[MATERIAL PROVIDED]
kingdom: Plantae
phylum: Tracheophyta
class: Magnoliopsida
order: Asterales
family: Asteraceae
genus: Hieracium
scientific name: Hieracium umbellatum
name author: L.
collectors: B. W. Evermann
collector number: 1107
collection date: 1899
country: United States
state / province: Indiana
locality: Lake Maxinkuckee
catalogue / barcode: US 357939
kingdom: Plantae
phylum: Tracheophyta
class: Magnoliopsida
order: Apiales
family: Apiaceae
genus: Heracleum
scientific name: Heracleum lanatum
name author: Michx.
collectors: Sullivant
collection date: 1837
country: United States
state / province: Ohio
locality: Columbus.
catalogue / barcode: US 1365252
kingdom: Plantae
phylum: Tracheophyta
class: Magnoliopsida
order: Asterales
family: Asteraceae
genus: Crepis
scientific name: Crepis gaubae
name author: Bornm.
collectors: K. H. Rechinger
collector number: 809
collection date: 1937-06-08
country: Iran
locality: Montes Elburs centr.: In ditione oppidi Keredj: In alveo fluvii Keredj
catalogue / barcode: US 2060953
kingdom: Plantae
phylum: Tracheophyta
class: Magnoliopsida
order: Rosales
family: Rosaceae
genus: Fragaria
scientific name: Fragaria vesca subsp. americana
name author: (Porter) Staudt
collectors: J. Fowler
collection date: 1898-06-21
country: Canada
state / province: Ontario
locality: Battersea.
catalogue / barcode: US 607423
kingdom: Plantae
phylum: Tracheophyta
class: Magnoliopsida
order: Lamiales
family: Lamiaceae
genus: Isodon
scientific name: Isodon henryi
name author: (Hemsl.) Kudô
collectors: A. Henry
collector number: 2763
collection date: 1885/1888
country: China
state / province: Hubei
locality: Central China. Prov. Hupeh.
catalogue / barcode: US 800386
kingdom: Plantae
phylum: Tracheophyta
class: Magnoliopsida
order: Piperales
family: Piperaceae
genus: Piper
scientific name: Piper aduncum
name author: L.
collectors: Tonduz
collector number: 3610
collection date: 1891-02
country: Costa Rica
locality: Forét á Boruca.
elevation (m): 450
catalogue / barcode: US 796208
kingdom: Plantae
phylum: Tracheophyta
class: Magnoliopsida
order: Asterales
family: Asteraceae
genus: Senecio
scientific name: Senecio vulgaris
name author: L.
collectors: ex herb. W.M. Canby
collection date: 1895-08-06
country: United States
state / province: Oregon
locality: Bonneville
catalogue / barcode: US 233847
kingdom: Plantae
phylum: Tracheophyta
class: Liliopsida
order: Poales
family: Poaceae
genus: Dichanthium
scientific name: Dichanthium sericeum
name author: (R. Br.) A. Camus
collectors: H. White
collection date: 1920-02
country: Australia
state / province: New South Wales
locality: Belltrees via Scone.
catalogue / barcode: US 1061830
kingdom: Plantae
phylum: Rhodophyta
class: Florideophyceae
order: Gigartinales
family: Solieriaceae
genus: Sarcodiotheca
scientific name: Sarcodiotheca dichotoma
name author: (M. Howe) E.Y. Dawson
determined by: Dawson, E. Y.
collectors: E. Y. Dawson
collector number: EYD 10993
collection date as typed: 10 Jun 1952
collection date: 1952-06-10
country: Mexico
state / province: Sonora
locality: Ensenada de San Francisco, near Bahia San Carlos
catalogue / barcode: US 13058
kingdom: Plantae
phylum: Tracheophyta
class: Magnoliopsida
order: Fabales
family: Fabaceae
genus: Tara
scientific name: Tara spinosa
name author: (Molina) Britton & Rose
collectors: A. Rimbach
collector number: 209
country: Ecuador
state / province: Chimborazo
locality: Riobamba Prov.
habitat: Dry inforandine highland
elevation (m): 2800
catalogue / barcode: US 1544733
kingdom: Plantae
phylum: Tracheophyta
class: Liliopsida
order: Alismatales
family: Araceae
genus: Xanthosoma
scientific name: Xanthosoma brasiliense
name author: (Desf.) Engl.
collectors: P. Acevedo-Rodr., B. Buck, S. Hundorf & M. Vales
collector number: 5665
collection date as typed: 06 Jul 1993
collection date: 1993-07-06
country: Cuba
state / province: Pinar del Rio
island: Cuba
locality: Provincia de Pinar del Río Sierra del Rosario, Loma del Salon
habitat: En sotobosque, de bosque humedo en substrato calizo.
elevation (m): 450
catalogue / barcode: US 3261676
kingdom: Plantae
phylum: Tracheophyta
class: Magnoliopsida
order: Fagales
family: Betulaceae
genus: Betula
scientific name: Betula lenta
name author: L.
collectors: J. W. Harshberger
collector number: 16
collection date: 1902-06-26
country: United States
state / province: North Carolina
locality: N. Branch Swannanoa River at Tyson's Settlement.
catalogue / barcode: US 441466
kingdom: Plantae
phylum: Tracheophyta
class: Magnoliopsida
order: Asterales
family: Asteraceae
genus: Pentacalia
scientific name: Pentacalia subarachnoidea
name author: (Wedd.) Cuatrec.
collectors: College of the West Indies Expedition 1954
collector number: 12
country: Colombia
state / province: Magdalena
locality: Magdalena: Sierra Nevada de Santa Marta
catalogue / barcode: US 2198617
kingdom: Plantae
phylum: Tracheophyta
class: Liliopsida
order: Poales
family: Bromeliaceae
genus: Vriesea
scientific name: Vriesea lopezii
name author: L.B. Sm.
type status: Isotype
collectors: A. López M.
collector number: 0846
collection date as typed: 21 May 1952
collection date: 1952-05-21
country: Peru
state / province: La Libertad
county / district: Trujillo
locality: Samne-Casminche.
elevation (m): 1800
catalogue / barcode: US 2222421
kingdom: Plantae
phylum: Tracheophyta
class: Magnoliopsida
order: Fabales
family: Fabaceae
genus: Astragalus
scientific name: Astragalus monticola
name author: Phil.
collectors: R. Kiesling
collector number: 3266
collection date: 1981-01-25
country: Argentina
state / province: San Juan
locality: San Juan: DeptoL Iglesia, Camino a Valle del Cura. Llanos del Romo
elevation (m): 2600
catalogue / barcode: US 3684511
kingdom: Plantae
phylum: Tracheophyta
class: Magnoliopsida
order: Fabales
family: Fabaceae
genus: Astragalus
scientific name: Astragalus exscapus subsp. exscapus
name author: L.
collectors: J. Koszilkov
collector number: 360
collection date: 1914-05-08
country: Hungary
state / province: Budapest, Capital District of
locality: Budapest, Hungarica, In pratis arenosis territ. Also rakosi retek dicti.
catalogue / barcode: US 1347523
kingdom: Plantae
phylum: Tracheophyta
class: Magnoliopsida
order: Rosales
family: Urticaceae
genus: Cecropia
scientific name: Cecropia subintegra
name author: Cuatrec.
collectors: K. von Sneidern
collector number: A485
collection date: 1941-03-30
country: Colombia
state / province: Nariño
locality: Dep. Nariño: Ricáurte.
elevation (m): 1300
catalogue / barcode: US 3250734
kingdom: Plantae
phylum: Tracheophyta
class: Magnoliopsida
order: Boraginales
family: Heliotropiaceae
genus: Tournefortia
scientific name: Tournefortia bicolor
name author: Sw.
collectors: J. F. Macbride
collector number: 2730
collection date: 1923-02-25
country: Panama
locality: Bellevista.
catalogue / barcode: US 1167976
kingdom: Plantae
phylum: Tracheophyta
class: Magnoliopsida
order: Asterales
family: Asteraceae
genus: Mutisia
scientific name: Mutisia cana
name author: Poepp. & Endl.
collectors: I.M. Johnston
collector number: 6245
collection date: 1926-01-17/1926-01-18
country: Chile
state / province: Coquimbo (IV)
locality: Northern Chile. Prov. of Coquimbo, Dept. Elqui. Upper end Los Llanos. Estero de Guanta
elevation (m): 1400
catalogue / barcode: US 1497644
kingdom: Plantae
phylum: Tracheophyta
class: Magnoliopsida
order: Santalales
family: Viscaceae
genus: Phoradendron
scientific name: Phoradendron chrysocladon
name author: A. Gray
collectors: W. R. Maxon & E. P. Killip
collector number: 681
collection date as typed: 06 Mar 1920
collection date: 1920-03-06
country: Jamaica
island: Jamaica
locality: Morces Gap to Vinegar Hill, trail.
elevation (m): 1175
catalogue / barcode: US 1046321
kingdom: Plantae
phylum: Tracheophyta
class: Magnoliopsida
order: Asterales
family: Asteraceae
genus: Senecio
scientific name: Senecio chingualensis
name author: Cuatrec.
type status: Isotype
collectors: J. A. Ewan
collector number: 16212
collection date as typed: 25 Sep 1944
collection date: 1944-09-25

[TO BE DONE] Quote the records verbatim from their first line through the line that contains "genus: Crepis", and include that line.

[REPLY]
kingdom: Plantae
phylum: Tracheophyta
class: Magnoliopsida
order: Asterales
family: Asteraceae
genus: Hieracium
scientific name: Hieracium umbellatum
name author: L.
collectors: B. W. Evermann
collector number: 1107
collection date: 1899
country: United States
state / province: Indiana
locality: Lake Maxinkuckee
catalogue / barcode: US 357939
kingdom: Plantae
phylum: Tracheophyta
class: Magnoliopsida
order: Apiales
family: Apiaceae
genus: Heracleum
scientific name: Heracleum lanatum
name author: Michx.
collectors: Sullivant
collection date: 1837
country: United States
state / province: Ohio
locality: Columbus.
catalogue / barcode: US 1365252
kingdom: Plantae
phylum: Tracheophyta
class: Magnoliopsida
order: Asterales
family: Asteraceae
genus: Crepis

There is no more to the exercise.